Information provided section start

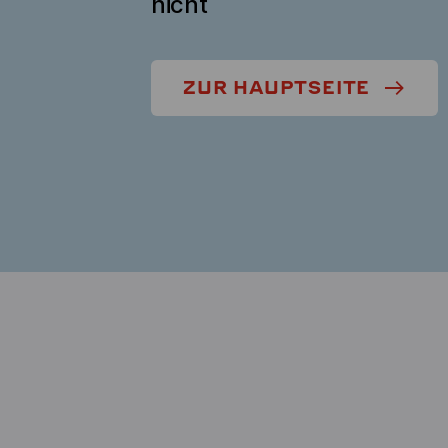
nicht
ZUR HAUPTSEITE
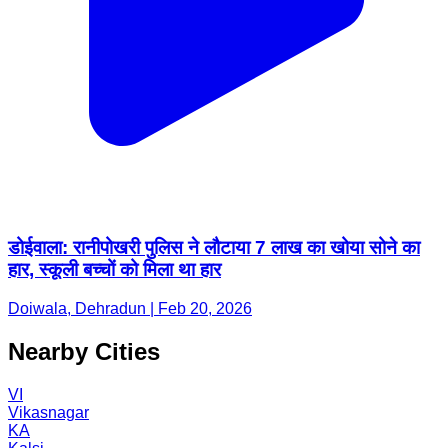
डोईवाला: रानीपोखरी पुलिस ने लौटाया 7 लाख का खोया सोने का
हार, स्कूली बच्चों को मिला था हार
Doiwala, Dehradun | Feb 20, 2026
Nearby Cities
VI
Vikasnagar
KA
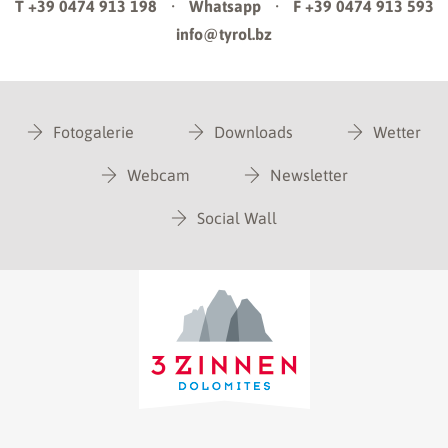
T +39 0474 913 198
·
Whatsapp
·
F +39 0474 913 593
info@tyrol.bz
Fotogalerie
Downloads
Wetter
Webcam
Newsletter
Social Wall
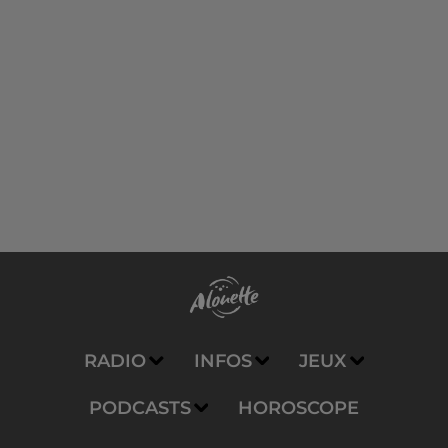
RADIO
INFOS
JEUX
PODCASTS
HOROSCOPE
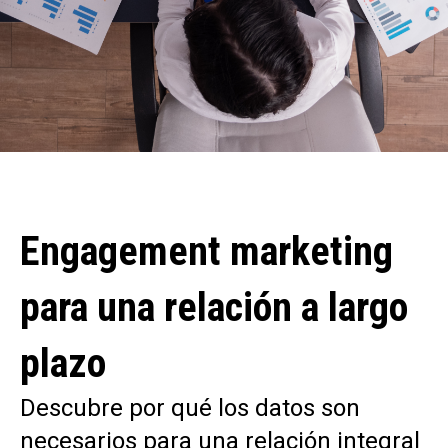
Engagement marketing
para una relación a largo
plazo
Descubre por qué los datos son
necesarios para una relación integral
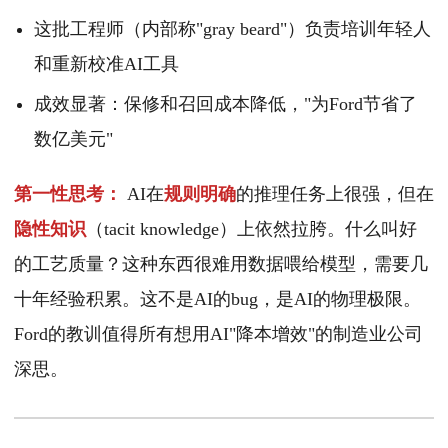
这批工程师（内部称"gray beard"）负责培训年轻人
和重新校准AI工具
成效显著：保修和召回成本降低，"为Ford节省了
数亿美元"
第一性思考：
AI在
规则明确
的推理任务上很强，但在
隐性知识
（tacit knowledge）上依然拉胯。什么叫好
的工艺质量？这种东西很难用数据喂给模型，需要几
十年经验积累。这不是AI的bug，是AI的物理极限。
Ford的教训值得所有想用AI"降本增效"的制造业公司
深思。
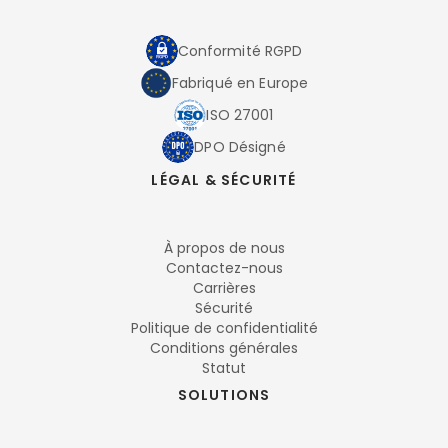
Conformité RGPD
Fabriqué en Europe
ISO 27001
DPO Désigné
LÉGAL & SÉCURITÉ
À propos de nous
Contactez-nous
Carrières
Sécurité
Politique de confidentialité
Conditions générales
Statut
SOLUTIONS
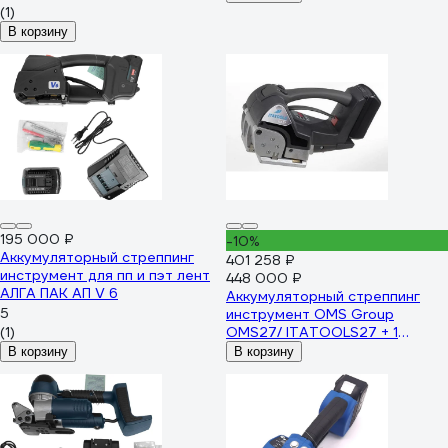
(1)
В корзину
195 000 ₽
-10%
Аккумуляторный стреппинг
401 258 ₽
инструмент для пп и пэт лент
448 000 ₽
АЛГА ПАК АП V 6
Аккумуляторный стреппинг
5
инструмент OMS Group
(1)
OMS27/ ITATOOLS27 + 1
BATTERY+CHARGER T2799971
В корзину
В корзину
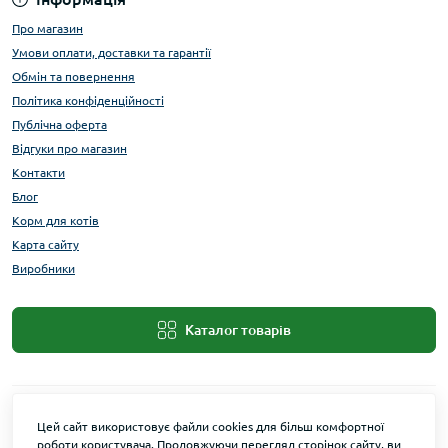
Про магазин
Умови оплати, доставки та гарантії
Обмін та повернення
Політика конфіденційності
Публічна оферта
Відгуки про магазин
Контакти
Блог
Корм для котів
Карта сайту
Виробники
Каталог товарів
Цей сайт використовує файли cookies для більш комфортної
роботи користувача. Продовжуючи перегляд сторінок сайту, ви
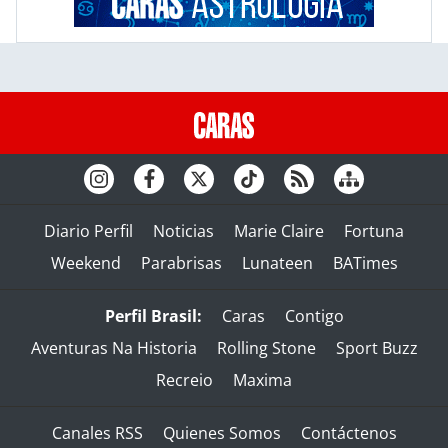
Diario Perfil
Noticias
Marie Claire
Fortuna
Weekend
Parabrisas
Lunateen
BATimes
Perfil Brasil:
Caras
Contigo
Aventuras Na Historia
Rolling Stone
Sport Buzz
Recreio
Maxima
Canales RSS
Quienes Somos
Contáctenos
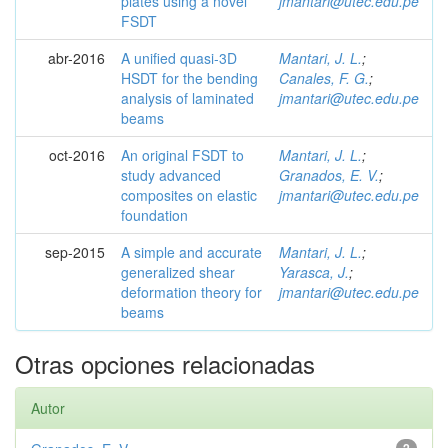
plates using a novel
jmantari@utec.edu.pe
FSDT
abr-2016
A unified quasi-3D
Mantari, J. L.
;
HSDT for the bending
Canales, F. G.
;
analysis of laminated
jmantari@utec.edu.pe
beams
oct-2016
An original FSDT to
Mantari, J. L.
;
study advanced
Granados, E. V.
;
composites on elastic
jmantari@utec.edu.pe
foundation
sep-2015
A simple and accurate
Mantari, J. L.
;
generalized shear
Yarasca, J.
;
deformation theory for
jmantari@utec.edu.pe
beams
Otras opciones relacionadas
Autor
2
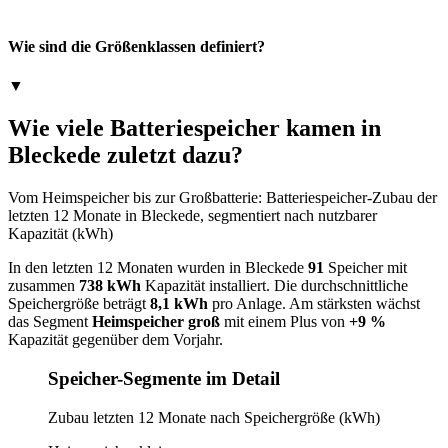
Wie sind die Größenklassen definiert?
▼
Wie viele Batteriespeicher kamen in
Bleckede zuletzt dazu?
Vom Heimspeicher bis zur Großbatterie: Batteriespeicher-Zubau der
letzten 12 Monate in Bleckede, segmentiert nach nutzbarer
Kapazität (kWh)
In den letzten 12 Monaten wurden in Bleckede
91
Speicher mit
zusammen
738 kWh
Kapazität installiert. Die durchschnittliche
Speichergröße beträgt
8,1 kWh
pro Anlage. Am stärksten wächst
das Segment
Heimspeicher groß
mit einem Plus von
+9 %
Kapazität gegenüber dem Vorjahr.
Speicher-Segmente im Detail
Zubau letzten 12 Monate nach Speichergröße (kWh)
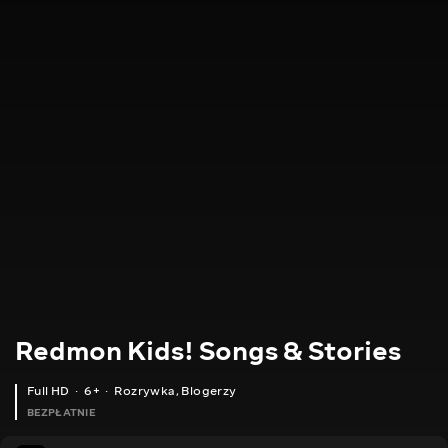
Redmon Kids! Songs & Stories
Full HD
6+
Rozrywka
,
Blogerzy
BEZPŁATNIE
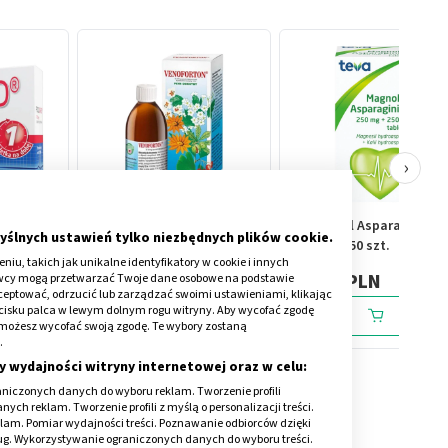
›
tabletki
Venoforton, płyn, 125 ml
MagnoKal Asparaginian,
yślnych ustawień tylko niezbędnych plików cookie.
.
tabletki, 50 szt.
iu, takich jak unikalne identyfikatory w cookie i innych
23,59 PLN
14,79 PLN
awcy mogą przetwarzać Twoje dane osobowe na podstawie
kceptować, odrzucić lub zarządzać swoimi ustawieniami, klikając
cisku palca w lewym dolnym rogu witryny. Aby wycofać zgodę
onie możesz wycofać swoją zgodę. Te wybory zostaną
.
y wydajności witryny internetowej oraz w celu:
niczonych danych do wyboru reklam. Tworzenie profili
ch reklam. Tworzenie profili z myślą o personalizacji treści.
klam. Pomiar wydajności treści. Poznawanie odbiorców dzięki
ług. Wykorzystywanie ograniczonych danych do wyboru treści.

Information provided section end

[Work instruction] Return every line of text in the listing above, word for word and in the original order, leaving out the pictures.

[Solved exercise]
nicht
ZUR HAUPTSEITE
डोईवाला: रानीपोखरी पुलिस ने लौटाया 7 लाख का खोया सोने का
हार, स्कूली बच्चों को मिला था हार
Doiwala, Dehradun | Feb 20, 2026
Nearby Cities
VI
Vikasnagar
KA
T +39 0474 913 198
·
Whatsapp
·
F +39 0474 913 593
info@tyrol.bz
Fotogalerie
Downloads
Wetter
Webcam
Newsletter
Social Wall
RADIO
INFOS
JEUX
PODCASTS
HOROSCOPE
Engagement marketing
para una relación a largo
plazo
Descubre por qué los datos son
necesarios para una relación integral
这批工程师（内部称"gray beard"）负责培训年轻人
和重新校准AI工具
成效显著：保修和召回成本降低，"为Ford节省了
数亿美元"
第一性思考：
AI在
规则明确
的推理任务上很强，但在
隐性知识
（tacit knowledge）上依然拉胯。什么叫好
的工艺质量？这种东西很难用数据喂给模型，需要几
十年经验积累。这不是AI的bug，是AI的物理极限。
Ford的教训值得所有想用AI"降本增效"的制造业公司
深思。
Conformité RGPD
Fabriqué en Europe
ISO 27001
DPO Désigné
LÉGAL & SÉCURITÉ
À propos de nous
Contactez-nous
Carrières
Sécurité
Politique de confidentialité
Conditions générales
Statut
SOLUTIONS
(1)
В корзину
195 000 ₽
-10%
Аккумуляторный стреппинг
401 258 ₽
инструмент для пп и пэт лент
448 000 ₽
АЛГА ПАК АП V 6
Аккумуляторный стреппинг
5
инструмент OMS Group
(1)
OMS27/ ITATOOLS27 + 1
BATTERY+CHARGER T2799971
В корзину
В корзину
Про магазин
Умови оплати, доставки та гарантії
Обмін та повернення
Політика конфіденційності
Публічна оферта
Відгуки про магазин
Контакти
Блог
Корм для котів
Карта сайту
Виробники
Каталог товарів
Цей сайт використовує файли cookies для більш комфортної
роботи користувача. Продовжуючи перегляд сторінок сайту, ви
Diario Perfil
Noticias
Marie Claire
Fortuna
Weekend
Parabrisas
Lunateen
BATimes
Perfil Brasil:
Caras
Contigo
Aventuras Na Historia
Rolling Stone
Sport Buzz
Recreio
Maxima
Canales RSS
Quienes Somos
Contáctenos
plates using a novel
jmantari@utec.edu.pe
FSDT
abr-2016
A unified quasi-3D
Mantari, J. L.
;
HSDT for the bending
Canales, F. G.
;
analysis of laminated
jmantari@utec.edu.pe
beams
oct-2016
An original FSDT to
Mantari, J. L.
;
study advanced
Granados, E. V.
;
composites on elastic
jmantari@utec.edu.pe
foundation
sep-2015
A simple and accurate
Mantari, J. L.
;
generalized shear
Yarasca, J.
;
deformation theory for
jmantari@utec.edu.pe
beams
Otras opciones relacionadas
Autor
2
Wie sind die Größenklassen definiert?
▼
Wie viele Batteriespeicher kamen in
Bleckede zuletzt dazu?
Vom Heimspeicher bis zur Großbatterie: Batteriespeicher-Zubau der
letzten 12 Monate in Bleckede, segmentiert nach nutzbarer
Kapazität (kWh)
In den letzten 12 Monaten wurden in Bleckede
91
Speicher mit
zusammen
738 kWh
Kapazität installiert. Die durchschnittliche
Speichergröße beträgt
8,1 kWh
pro Anlage. Am stärksten wächst
das Segment
Heimspeicher groß
mit einem Plus von
+9 %
Kapazität gegenüber dem Vorjahr.
Speicher-Segmente im Detail
Zubau letzten 12 Monate nach Speichergröße (kWh)
Redmon Kids! Songs & Stories
Full HD
6+
Rozrywka
,
Blogerzy
BEZPŁATNIE
›
tabletki
Venoforton, płyn, 125 ml
MagnoKal Asparaginian,
yślnych ustawień tylko niezbędnych plików cookie.
.
tabletki, 50 szt.
iu, takich jak unikalne identyfikatory w cookie i innych
23,59 PLN
14,79 PLN
awcy mogą przetwarzać Twoje dane osobowe na podstawie
kceptować, odrzucić lub zarządzać swoimi ustawieniami, klikając
cisku palca w lewym dolnym rogu witryny. Aby wycofać zgodę
onie możesz wycofać swoją zgodę. Te wybory zostaną
.
y wydajności witryny internetowej oraz w celu:
niczonych danych do wyboru reklam. Tworzenie profili
ch reklam. Tworzenie profili z myślą o personalizacji treści.
klam. Pomiar wydajności treści. Poznawanie odbiorców dzięki
ług. Wykorzystywanie ograniczonych danych do wyboru treści.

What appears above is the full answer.